Gegen diese stark einschränkende Auslegung der „neuen Handwerkerregelung“ ist der BLU bereits politisch aktiv geworden – bislang erfolglos – da gewichtige Gründe gegen diese Auslegung sprechen:
 
  • Die beschriebene Auslegung stellt eindeutig eine staatliche Ungleichbehandlung von Handwerk und Gewerbe dar, ohne dass dafür ein sachlicher Grund besteht. Auch wurde nie ein solcher Sachgrund an- oder inhaltlich ausgeführt.                                                                                                                                            Insofern stellt die einschränkende Auslegung / Fassung der „neuen Handwerkerregelung“ einen Verstoß gegen Artikel 3 des Grundgesetzes dar und ist demnach verfassungswidrig.
  • Zudem widerspricht die einschränkende Auslegung / Fassung der „neuen Handwerkerregelung“ der zugrundeliegenden EU-Richtlinie und verstößt damit gegen höherrangiges EU-Recht.
  • Des Weiteren widerspricht die Auslegung / Fassung den im Berufskraftfahrerqualifikationsgesetz (BKrFQG) und in der Fahrpersonalverordnung (FPersV) bereits bestehenden „Handwerkerregelungen“.                                                                                                                                                                                                        Danach sind ohne eine Bezugnahme auf eine bestimmte Berufsgruppe generell Kraftfahrzeuge / Fahrzeuge ausgenommen, die zur Beförderung von Material, Ausrüstungen oder Maschinen verwendet werden, die der Fahrer zur Berufsausübung verwendet / benötigt.                                                                                                                                                                                                                                                                                                                                                                                                                                                                                                   Sogar der Zentralverband des deutschen Handwerks – immerhin bislang allein begünstigt von der „neuen Handwerkerregelung“ im BFStrMG – spricht sich daher gegen die „neue Handwerkerregelung“ aus, da die uneinheitliche Fassung der Ausnahmen in den genannten verschiedenen Gesetzen nicht nur zur Unübersichtlichkeit, sondern auch zu erheblich mehr Bürokratie führen würde.
Ausblick:
Es bleibt abzuwarten, wie sich diese offenbar hochpolitische Angelegenheit weiterentwickelt.

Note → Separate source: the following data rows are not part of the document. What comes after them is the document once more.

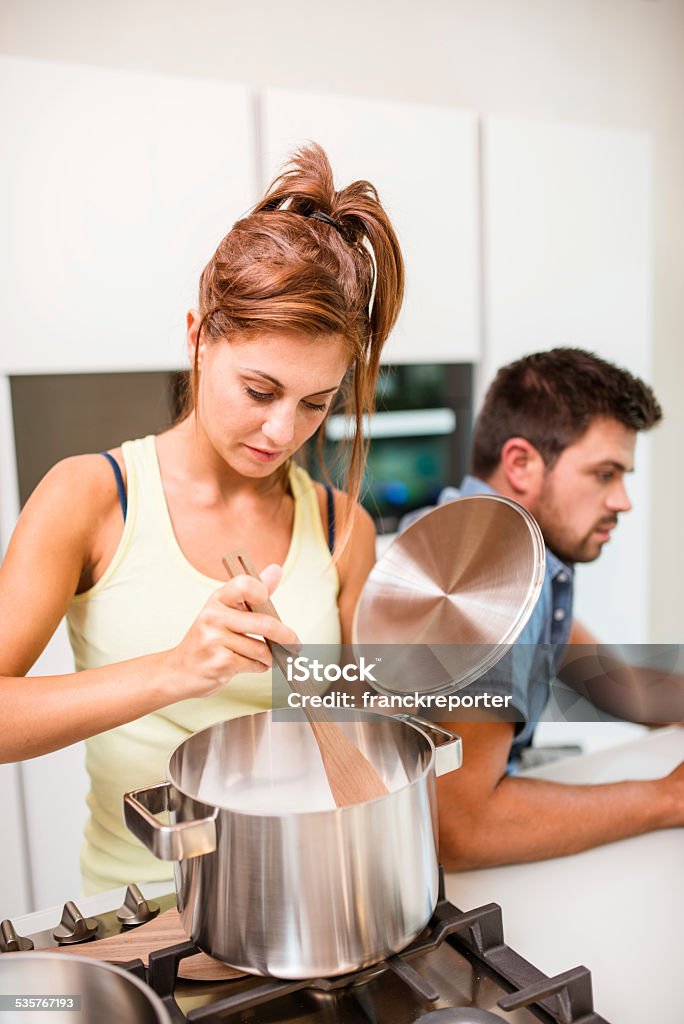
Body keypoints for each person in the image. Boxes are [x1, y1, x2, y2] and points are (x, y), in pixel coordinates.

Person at [0, 143, 404, 892]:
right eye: (259, 390)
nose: (284, 432)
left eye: (316, 403)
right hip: (140, 921)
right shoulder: (90, 497)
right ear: (197, 336)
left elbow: (368, 729)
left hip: (308, 900)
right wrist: (179, 670)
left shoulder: (342, 526)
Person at [416, 348, 684, 869]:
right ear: (520, 463)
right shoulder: (490, 576)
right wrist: (669, 797)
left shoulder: (480, 532)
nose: (623, 500)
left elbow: (616, 684)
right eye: (604, 474)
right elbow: (460, 827)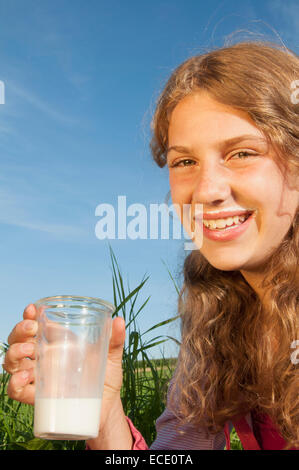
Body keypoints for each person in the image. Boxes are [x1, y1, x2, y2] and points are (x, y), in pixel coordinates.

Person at [3, 40, 299, 450]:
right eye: (184, 162)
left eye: (242, 153)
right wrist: (103, 412)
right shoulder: (216, 318)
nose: (207, 190)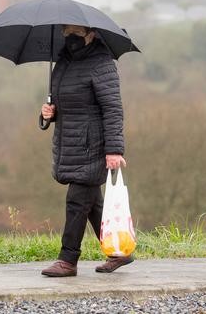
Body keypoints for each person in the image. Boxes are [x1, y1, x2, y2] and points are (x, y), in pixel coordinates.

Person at [38, 24, 134, 277]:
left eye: (76, 34)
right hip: (70, 141)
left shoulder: (102, 64)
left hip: (94, 145)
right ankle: (119, 252)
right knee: (91, 204)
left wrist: (114, 150)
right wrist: (49, 113)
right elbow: (66, 102)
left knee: (77, 201)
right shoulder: (63, 62)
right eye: (66, 33)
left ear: (91, 34)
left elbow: (113, 109)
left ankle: (67, 260)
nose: (70, 38)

Sicher ist lediglich, dass die Bundesregierung die Staatseinnahmen bei der Maut wohl „auf Teufel komm` raus“ erhöhen will und dabei auch vor einem rechtswidrigen Vorgehen nicht zurückschreckt.
 
Im Übrigen hat der Bundeslandwirtschaftsminister Cem Özdemir am gestrigen Tage gefordert, die „neue Handwerkerregelung“ ebenfalls auf Garten- und Landschaftsbaubetriebe (GaLaBau; kein Handwerk) auszudehnen bzw. anzuwenden, da auch er hier eine unzulässige Ungleichbehandlung sieht.
Insofern bahnt sich offenbar gerade ein Streit zwischen Bundeslandwirtschafts- und Bundesverkehrsministerium zum Umfang der Geltung der „neuen Handwerkerregelung“ bei der Maut an.
 
Gleichwohl bleibt der BLU in dieser Sache für Sie weiterhin „am Ball“ und wird Sie selbstverständlich sofort informieren, wenn es Neuigkeiten gibt.